Die Lohnnebenkosten werden gesenkt. Einen entsprechenden Beschluss hat am Mittwoch der Sozialausschuss gefällt, berichtet die Parlamentskorrespondenz. In Aussicht genommen ist eine Reduzierung des Unfallversicherungsbeitrags um 0,1 auf 1,3 Prozent ab Juli 2014 und eine analoge Senkung des Arbeitgeber-Beitrags zum Insolvenz-Entgelt-Fonds von 0,55 auf 0,45 Prozent ab Jänner 2015.


Damit der Insolvenz-Entgelt-Fonds auch nach der Reduzierung der Beiträge ausreichend dotiert bleibt, wird er dauerhaft Mittel aus dem Arbeitsmarktfördertopf erhalten und nicht nur wie aktuell vorgesehen bis zum Jahr 2015. Der Sozialminister ist grundsätzlich verpflichtet, die Höhe des Beitrags abhängig von der Gebarung des Fonds per Verordnung anzupassen, daran ändert sich nichts.

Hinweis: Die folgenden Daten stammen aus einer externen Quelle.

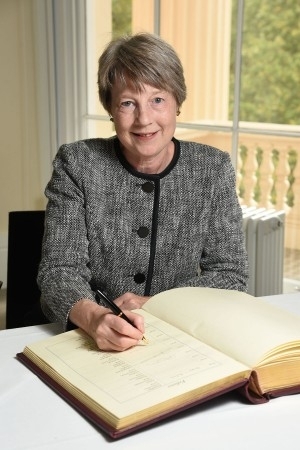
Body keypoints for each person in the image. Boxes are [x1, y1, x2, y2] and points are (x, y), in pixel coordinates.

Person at [37, 32, 248, 352]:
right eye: (127, 103)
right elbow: (58, 273)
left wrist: (153, 304)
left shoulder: (213, 169)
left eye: (158, 99)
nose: (144, 119)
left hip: (180, 339)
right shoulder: (77, 164)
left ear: (178, 102)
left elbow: (230, 276)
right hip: (90, 338)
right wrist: (95, 318)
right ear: (110, 108)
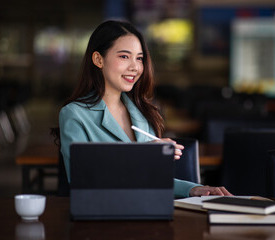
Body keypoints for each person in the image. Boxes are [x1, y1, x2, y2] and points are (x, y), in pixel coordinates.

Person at [56, 19, 232, 198]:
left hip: (148, 210)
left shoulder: (142, 112)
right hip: (103, 214)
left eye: (139, 58)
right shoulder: (74, 114)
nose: (135, 67)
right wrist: (142, 155)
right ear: (98, 59)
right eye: (124, 56)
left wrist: (192, 189)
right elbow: (82, 177)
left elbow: (151, 179)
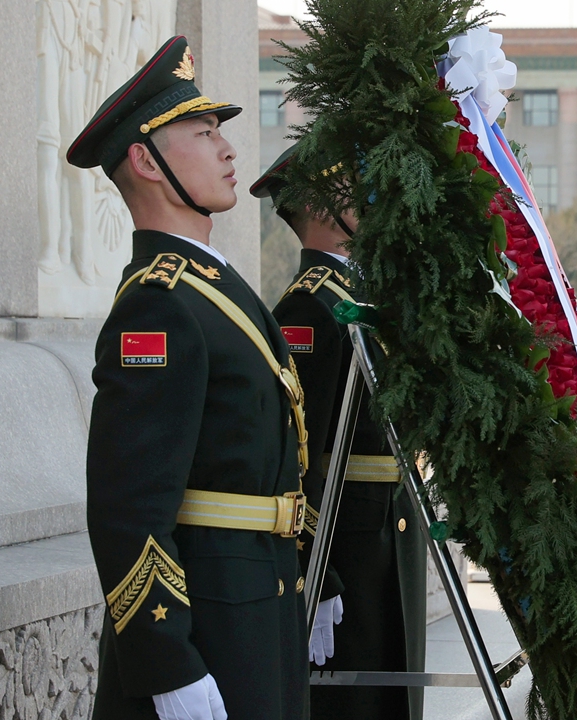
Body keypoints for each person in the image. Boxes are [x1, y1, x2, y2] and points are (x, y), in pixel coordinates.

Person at [70, 37, 309, 720]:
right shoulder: (161, 302)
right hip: (211, 625)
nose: (228, 149)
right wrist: (164, 661)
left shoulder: (212, 290)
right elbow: (127, 507)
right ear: (145, 160)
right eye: (203, 133)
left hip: (259, 607)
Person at [252, 147, 428, 720]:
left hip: (384, 530)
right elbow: (293, 453)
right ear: (320, 206)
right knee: (351, 704)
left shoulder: (360, 297)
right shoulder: (308, 306)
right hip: (345, 544)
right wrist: (313, 567)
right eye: (355, 189)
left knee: (390, 695)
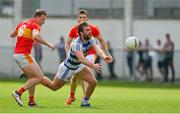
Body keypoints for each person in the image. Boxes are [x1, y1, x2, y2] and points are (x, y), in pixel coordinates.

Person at [41, 22, 113, 107]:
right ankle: (38, 77)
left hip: (78, 66)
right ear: (81, 33)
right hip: (68, 68)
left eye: (89, 29)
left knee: (93, 82)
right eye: (87, 30)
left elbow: (97, 49)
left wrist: (104, 57)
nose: (90, 31)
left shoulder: (91, 39)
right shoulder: (76, 44)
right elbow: (81, 59)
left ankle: (85, 102)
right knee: (53, 87)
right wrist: (93, 65)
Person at [65, 9, 112, 105]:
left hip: (90, 54)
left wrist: (107, 54)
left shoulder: (92, 29)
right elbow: (67, 43)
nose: (82, 19)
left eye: (84, 17)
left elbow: (101, 40)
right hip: (79, 55)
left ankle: (85, 99)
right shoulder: (74, 29)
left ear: (87, 18)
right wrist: (68, 55)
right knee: (74, 77)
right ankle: (72, 96)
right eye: (80, 17)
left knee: (86, 73)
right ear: (77, 19)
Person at [10, 9, 55, 107]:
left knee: (32, 77)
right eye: (43, 19)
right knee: (39, 77)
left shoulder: (23, 23)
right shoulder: (35, 25)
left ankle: (31, 102)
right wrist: (48, 44)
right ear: (37, 17)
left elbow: (12, 34)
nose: (44, 21)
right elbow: (36, 36)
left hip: (18, 54)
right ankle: (18, 93)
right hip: (23, 55)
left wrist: (25, 36)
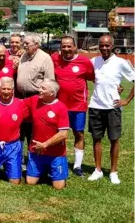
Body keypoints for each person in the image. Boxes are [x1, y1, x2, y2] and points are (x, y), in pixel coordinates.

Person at [87, 35, 135, 184]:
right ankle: (98, 170)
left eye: (107, 45)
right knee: (96, 139)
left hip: (113, 107)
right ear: (98, 46)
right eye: (101, 45)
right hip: (95, 106)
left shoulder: (121, 62)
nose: (104, 48)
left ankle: (113, 172)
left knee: (114, 139)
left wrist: (126, 100)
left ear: (112, 46)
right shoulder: (93, 61)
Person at [51, 36, 95, 177]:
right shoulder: (55, 59)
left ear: (75, 47)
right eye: (64, 46)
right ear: (60, 48)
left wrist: (116, 88)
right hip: (60, 106)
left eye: (69, 46)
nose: (66, 49)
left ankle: (77, 165)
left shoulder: (84, 61)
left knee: (78, 133)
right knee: (58, 134)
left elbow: (95, 78)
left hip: (78, 105)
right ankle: (58, 160)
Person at [16, 33, 55, 166]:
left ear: (37, 45)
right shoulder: (23, 56)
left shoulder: (45, 58)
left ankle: (33, 157)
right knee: (21, 129)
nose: (24, 45)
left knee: (34, 130)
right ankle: (19, 157)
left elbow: (50, 82)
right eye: (24, 43)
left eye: (27, 43)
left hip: (36, 98)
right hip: (21, 98)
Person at [25, 79, 69, 190]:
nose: (39, 90)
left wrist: (45, 144)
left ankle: (50, 170)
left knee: (58, 187)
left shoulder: (61, 107)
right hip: (36, 151)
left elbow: (63, 134)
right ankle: (43, 170)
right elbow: (17, 103)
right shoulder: (34, 100)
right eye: (40, 87)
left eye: (43, 88)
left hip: (56, 154)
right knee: (30, 182)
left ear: (52, 93)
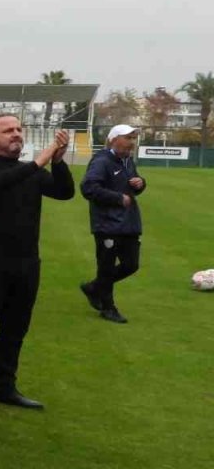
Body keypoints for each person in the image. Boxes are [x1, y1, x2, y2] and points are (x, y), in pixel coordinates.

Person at [0, 120, 74, 412]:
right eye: (8, 131)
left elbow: (64, 191)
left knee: (14, 330)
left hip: (26, 264)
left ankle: (5, 387)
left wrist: (58, 162)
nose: (17, 134)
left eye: (19, 130)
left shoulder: (30, 173)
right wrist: (40, 160)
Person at [79, 124, 145, 324]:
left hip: (128, 222)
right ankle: (108, 308)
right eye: (128, 138)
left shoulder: (127, 161)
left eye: (133, 139)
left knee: (131, 265)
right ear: (114, 139)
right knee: (106, 268)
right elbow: (88, 188)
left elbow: (134, 186)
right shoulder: (101, 161)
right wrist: (117, 198)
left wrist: (141, 183)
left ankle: (94, 287)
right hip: (107, 224)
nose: (132, 143)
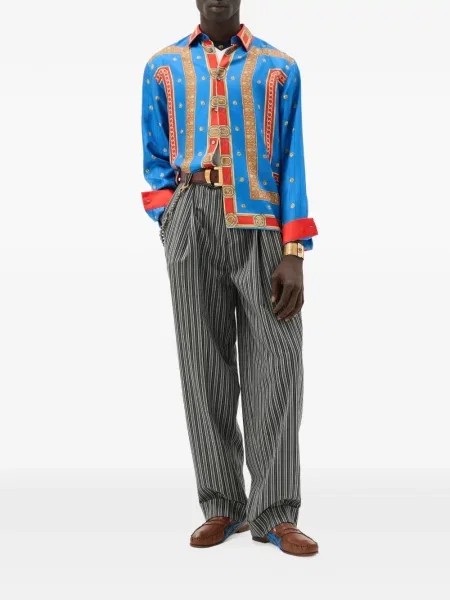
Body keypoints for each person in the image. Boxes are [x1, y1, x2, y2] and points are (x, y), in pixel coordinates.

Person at [140, 0, 319, 557]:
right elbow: (154, 153)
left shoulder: (279, 67)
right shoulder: (162, 67)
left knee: (277, 363)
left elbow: (293, 158)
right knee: (203, 364)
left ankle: (275, 511)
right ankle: (222, 504)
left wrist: (294, 250)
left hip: (263, 225)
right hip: (191, 217)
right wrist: (170, 218)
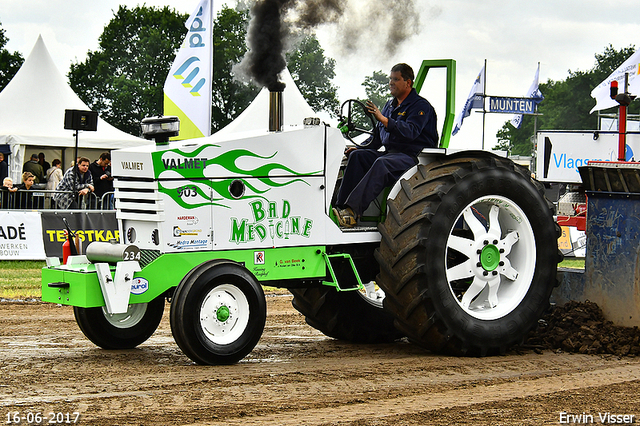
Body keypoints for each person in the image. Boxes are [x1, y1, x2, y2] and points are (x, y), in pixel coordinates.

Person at [333, 63, 438, 227]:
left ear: (408, 82)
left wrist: (384, 119)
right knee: (357, 156)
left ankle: (353, 211)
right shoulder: (389, 105)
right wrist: (361, 148)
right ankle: (340, 208)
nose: (391, 83)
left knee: (382, 163)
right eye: (390, 79)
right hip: (391, 154)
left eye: (396, 79)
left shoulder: (421, 106)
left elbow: (411, 132)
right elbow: (377, 139)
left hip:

Zweiter wesentlicher Inhalt des beschlossenen Antrags ist die Bereitstellung von zusätzlichen Fördermitteln zur Wiedereingliederung älterer Arbeitsloser in den Arbeitsmarkt. In den nächsten drei Jahren können bis zu 350 Mio. Euro aus der Arbeitslosenversicherung in spezifische Förderprogramme und Eingliederungsbeihilfen umgeleitet werden, wobei für heuer und kommendes Jahr jeweils ein Deckel von 100 Mio. Euro und im Jahr 2016 ein Deckel von 150 Mio. Euro gilt. Zugute kommen sollen die Gelder Arbeitslosen über 50, die seit mehr als einem halben Jahr beim AMS vorgemerkt sind.